Excerpted data =>
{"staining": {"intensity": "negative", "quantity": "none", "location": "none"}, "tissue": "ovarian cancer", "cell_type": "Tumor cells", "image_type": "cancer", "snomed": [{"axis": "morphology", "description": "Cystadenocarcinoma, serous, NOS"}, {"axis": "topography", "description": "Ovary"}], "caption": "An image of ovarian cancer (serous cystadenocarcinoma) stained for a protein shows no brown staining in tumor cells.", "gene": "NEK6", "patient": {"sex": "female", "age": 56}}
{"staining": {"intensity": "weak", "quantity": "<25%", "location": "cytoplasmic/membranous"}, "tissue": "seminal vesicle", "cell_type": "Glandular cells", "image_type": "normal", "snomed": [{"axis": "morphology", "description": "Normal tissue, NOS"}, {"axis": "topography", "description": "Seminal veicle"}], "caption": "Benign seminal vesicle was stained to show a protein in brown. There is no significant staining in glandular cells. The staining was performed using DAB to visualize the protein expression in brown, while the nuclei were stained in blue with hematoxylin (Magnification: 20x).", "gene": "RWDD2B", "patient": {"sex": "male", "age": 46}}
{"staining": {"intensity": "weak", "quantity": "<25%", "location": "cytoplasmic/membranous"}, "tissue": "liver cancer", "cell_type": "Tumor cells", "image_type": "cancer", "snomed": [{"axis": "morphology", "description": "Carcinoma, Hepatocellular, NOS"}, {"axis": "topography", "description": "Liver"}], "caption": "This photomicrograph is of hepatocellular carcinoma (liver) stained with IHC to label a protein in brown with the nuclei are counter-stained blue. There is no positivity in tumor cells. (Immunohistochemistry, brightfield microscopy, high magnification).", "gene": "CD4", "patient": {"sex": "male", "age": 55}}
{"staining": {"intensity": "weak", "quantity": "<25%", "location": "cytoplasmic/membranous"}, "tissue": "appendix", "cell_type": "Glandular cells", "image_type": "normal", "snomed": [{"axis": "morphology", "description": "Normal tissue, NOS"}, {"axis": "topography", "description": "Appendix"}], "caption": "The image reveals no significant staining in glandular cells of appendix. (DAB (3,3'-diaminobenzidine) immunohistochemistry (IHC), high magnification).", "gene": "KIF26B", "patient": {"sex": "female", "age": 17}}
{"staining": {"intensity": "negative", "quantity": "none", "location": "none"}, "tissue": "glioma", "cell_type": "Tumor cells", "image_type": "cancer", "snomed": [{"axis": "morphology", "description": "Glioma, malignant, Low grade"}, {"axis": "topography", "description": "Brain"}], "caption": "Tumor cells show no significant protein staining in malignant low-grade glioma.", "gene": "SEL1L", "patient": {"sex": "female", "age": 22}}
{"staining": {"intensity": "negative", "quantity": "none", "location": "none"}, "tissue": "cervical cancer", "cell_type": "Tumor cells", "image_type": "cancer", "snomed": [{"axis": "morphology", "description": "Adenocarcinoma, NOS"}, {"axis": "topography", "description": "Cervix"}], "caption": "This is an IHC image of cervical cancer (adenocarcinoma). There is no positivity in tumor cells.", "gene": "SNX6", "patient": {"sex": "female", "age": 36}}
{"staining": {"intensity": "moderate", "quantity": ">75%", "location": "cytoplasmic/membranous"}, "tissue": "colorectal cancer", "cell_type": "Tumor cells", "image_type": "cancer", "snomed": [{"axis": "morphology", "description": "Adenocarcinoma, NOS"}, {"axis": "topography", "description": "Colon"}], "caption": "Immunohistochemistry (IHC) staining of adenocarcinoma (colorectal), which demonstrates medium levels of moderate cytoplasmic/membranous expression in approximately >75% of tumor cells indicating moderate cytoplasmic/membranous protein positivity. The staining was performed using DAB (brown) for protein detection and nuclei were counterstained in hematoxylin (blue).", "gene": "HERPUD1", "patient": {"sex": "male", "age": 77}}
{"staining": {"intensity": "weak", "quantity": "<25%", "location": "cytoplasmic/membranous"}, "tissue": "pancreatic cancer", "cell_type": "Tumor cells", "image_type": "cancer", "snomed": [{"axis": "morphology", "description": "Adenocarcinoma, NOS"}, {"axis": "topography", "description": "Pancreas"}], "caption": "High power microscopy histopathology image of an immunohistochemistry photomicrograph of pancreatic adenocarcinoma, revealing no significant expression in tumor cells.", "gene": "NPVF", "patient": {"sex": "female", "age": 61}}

Work item => Repeat every line of the data precisely.

Task result =>
{"staining": {"intensity": "negative", "quantity": "none", "location": "none"}, "tissue": "ovarian cancer", "cell_type": "Tumor cells", "image_type": "cancer", "snomed": [{"axis": "morphology", "description": "Cystadenocarcinoma, serous, NOS"}, {"axis": "topography", "description": "Ovary"}], "caption": "An image of ovarian cancer (serous cystadenocarcinoma) stained for a protein shows no brown staining in tumor cells.", "gene": "NEK6", "patient": {"sex": "female", "age": 56}}
{"staining": {"intensity": "weak", "quantity": "<25%", "location": "cytoplasmic/membranous"}, "tissue": "seminal vesicle", "cell_type": "Glandular cells", "image_type": "normal", "snomed": [{"axis": "morphology", "description": "Normal tissue, NOS"}, {"axis": "topography", "description": "Seminal veicle"}], "caption": "Benign seminal vesicle was stained to show a protein in brown. There is no significant staining in glandular cells. The staining was performed using DAB to visualize the protein expression in brown, while the nuclei were stained in blue with hematoxylin (Magnification: 20x).", "gene": "RWDD2B", "patient": {"sex": "male", "age": 46}}
{"staining": {"intensity": "weak", "quantity": "<25%", "location": "cytoplasmic/membranous"}, "tissue": "liver cancer", "cell_type": "Tumor cells", "image_type": "cancer", "snomed": [{"axis": "morphology", "description": "Carcinoma, Hepatocellular, NOS"}, {"axis": "topography", "description": "Liver"}], "caption": "This photomicrograph is of hepatocellular carcinoma (liver) stained with IHC to label a protein in brown with the nuclei are counter-stained blue. There is no positivity in tumor cells. (Immunohistochemistry, brightfield microscopy, high magnification).", "gene": "CD4", "patient": {"sex": "male", "age": 55}}
{"staining": {"intensity": "weak", "quantity": "<25%", "location": "cytoplasmic/membranous"}, "tissue": "appendix", "cell_type": "Glandular cells", "image_type": "normal", "snomed": [{"axis": "morphology", "description": "Normal tissue, NOS"}, {"axis": "topography", "description": "Appendix"}], "caption": "The image reveals no significant staining in glandular cells of appendix. (DAB (3,3'-diaminobenzidine) immunohistochemistry (IHC), high magnification).", "gene": "KIF26B", "patient": {"sex": "female", "age": 17}}
{"staining": {"intensity": "negative", "quantity": "none", "location": "none"}, "tissue": "glioma", "cell_type": "Tumor cells", "image_type": "cancer", "snomed": [{"axis": "morphology", "description": "Glioma, malignant, Low grade"}, {"axis": "topography", "description": "Brain"}], "caption": "Tumor cells show no significant protein staining in malignant low-grade glioma.", "gene": "SEL1L", "patient": {"sex": "female", "age": 22}}
{"staining": {"intensity": "negative", "quantity": "none", "location": "none"}, "tissue": "cervical cancer", "cell_type": "Tumor cells", "image_type": "cancer", "snomed": [{"axis": "morphology", "description": "Adenocarcinoma, NOS"}, {"axis": "topography", "description": "Cervix"}], "caption": "This is an IHC image of cervical cancer (adenocarcinoma). There is no positivity in tumor cells.", "gene": "SNX6", "patient": {"sex": "female", "age": 36}}
{"staining": {"intensity": "moderate", "quantity": ">75%", "location": "cytoplasmic/membranous"}, "tissue": "colorectal cancer", "cell_type": "Tumor cells", "image_type": "cancer", "snomed": [{"axis": "morphology", "description": "Adenocarcinoma, NOS"}, {"axis": "topography", "description": "Colon"}], "caption": "Immunohistochemistry (IHC) staining of adenocarcinoma (colorectal), which demonstrates medium levels of moderate cytoplasmic/membranous expression in approximately >75% of tumor cells indicating moderate cytoplasmic/membranous protein positivity. The staining was performed using DAB (brown) for protein detection and nuclei were counterstained in hematoxylin (blue).", "gene": "HERPUD1", "patient": {"sex": "male", "age": 77}}
{"staining": {"intensity": "weak", "quantity": "<25%", "location": "cytoplasmic/membranous"}, "tissue": "pancreatic cancer", "cell_type": "Tumor cells", "image_type": "cancer", "snomed": [{"axis": "morphology", "description": "Adenocarcinoma, NOS"}, {"axis": "topography", "description": "Pancreas"}], "caption": "High power microscopy histopathology image of an immunohistochemistry photomicrograph of pancreatic adenocarcinoma, revealing no significant expression in tumor cells.", "gene": "NPVF", "patient": {"sex": "female", "age": 61}}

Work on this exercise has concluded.